*** Opening of Input data ***

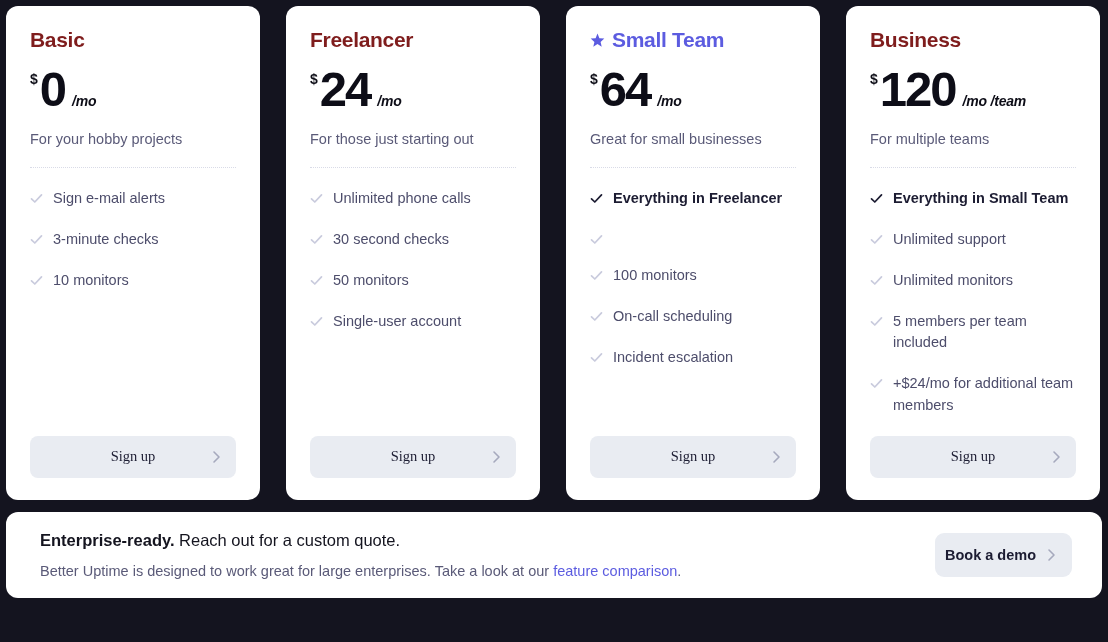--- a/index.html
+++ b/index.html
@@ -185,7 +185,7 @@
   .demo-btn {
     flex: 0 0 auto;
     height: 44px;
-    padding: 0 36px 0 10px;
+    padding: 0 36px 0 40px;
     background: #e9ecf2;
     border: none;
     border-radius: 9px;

*** Close of Input data ***

What you will do: Filter the entries and keep only the lines holding "padding".

Result:
-    padding: 0 36px 0 10px;
+    padding: 0 36px 0 40px;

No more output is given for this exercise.